» **Directions**: Word for word, set down the full listing below.

» **Supplied data**:
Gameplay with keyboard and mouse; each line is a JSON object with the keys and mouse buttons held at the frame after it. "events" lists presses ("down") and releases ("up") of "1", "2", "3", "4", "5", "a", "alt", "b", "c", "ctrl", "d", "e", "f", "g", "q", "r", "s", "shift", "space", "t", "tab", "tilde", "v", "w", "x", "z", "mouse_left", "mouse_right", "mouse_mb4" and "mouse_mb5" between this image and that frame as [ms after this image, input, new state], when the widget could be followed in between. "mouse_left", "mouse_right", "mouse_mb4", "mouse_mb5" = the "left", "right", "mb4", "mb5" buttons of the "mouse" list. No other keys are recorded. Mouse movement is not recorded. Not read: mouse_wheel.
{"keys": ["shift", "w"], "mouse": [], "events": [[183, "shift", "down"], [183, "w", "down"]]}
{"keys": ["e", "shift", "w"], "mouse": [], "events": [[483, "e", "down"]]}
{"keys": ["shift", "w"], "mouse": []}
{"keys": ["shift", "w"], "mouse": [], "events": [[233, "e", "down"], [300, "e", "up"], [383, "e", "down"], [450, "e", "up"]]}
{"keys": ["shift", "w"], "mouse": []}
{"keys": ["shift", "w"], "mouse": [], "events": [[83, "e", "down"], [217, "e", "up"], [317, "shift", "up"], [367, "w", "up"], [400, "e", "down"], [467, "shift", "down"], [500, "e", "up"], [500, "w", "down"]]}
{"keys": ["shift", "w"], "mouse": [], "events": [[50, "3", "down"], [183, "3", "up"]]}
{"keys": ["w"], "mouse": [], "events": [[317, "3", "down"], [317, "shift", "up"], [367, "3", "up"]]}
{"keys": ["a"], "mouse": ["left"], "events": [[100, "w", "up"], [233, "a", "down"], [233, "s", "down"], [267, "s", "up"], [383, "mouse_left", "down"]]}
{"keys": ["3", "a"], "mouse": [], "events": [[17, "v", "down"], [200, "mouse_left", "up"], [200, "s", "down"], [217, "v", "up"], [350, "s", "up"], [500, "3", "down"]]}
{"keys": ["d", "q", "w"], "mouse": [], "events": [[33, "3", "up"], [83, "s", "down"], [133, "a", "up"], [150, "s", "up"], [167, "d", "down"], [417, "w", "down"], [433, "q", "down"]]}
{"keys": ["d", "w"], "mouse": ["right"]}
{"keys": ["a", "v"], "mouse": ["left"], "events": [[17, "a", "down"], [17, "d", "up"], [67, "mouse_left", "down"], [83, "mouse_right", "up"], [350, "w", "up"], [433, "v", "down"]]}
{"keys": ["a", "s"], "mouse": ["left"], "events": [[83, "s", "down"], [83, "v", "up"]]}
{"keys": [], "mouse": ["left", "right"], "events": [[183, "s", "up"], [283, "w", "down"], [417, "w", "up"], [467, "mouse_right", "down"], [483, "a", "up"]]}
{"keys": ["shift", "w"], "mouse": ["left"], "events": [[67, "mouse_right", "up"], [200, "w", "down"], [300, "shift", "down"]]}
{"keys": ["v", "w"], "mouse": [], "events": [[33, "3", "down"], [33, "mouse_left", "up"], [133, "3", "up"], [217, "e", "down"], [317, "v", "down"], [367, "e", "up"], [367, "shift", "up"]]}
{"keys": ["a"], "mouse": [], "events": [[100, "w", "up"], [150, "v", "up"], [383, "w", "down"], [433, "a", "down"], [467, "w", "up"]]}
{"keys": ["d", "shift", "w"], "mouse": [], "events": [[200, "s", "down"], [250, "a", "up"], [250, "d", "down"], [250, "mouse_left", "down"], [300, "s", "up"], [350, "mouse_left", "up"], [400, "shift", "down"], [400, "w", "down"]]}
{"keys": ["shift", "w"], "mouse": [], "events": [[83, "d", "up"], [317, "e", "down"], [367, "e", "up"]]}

» **Solved exercise**:
Gameplay with keyboard and mouse; each line is a JSON object with the keys and mouse buttons held at the frame after it. "events" lists presses ("down") and releases ("up") of "1", "2", "3", "4", "5", "a", "alt", "b", "c", "ctrl", "d", "e", "f", "g", "q", "r", "s", "shift", "space", "t", "tab", "tilde", "v", "w", "x", "z", "mouse_left", "mouse_right", "mouse_mb4" and "mouse_mb5" between this image and that frame as [ms after this image, input, new state], when the widget could be followed in between. "mouse_left", "mouse_right", "mouse_mb4", "mouse_mb5" = the "left", "right", "mb4", "mb5" buttons of the "mouse" list. No other keys are recorded. Mouse movement is not recorded. Not read: mouse_wheel.
{"keys": ["shift", "w"], "mouse": [], "events": [[183, "shift", "down"], [183, "w", "down"]]}
{"keys": ["e", "shift", "w"], "mouse": [], "events": [[483, "e", "down"]]}
{"keys": ["shift", "w"], "mouse": []}
{"keys": ["shift", "w"], "mouse": [], "events": [[233, "e", "down"], [300, "e", "up"], [383, "e", "down"], [450, "e", "up"]]}
{"keys": ["shift", "w"], "mouse": []}
{"keys": ["shift", "w"], "mouse": [], "events": [[83, "e", "down"], [217, "e", "up"], [317, "shift", "up"], [367, "w", "up"], [400, "e", "down"], [467, "shift", "down"], [500, "e", "up"], [500, "w", "down"]]}
{"keys": ["shift", "w"], "mouse": [], "events": [[50, "3", "down"], [183, "3", "up"]]}
{"keys": ["w"], "mouse": [], "events": [[317, "3", "down"], [317, "shift", "up"], [367, "3", "up"]]}
{"keys": ["a"], "mouse": ["left"], "events": [[100, "w", "up"], [233, "a", "down"], [233, "s", "down"], [267, "s", "up"], [383, "mouse_left", "down"]]}
{"keys": ["3", "a"], "mouse": [], "events": [[17, "v", "down"], [200, "mouse_left", "up"], [200, "s", "down"], [217, "v", "up"], [350, "s", "up"], [500, "3", "down"]]}
{"keys": ["d", "q", "w"], "mouse": [], "events": [[33, "3", "up"], [83, "s", "down"], [133, "a", "up"], [150, "s", "up"], [167, "d", "down"], [417, "w", "down"], [433, "q", "down"]]}
{"keys": ["d", "w"], "mouse": ["right"]}
{"keys": ["a", "v"], "mouse": ["left"], "events": [[17, "a", "down"], [17, "d", "up"], [67, "mouse_left", "down"], [83, "mouse_right", "up"], [350, "w", "up"], [433, "v", "down"]]}
{"keys": ["a", "s"], "mouse": ["left"], "events": [[83, "s", "down"], [83, "v", "up"]]}
{"keys": [], "mouse": ["left", "right"], "events": [[183, "s", "up"], [283, "w", "down"], [417, "w", "up"], [467, "mouse_right", "down"], [483, "a", "up"]]}
{"keys": ["shift", "w"], "mouse": ["left"], "events": [[67, "mouse_right", "up"], [200, "w", "down"], [300, "shift", "down"]]}
{"keys": ["v", "w"], "mouse": [], "events": [[33, "3", "down"], [33, "mouse_left", "up"], [133, "3", "up"], [217, "e", "down"], [317, "v", "down"], [367, "e", "up"], [367, "shift", "up"]]}
{"keys": ["a"], "mouse": [], "events": [[100, "w", "up"], [150, "v", "up"], [383, "w", "down"], [433, "a", "down"], [467, "w", "up"]]}
{"keys": ["d", "shift", "w"], "mouse": [], "events": [[200, "s", "down"], [250, "a", "up"], [250, "d", "down"], [250, "mouse_left", "down"], [300, "s", "up"], [350, "mouse_left", "up"], [400, "shift", "down"], [400, "w", "down"]]}
{"keys": ["shift", "w"], "mouse": [], "events": [[83, "d", "up"], [317, "e", "down"], [367, "e", "up"]]}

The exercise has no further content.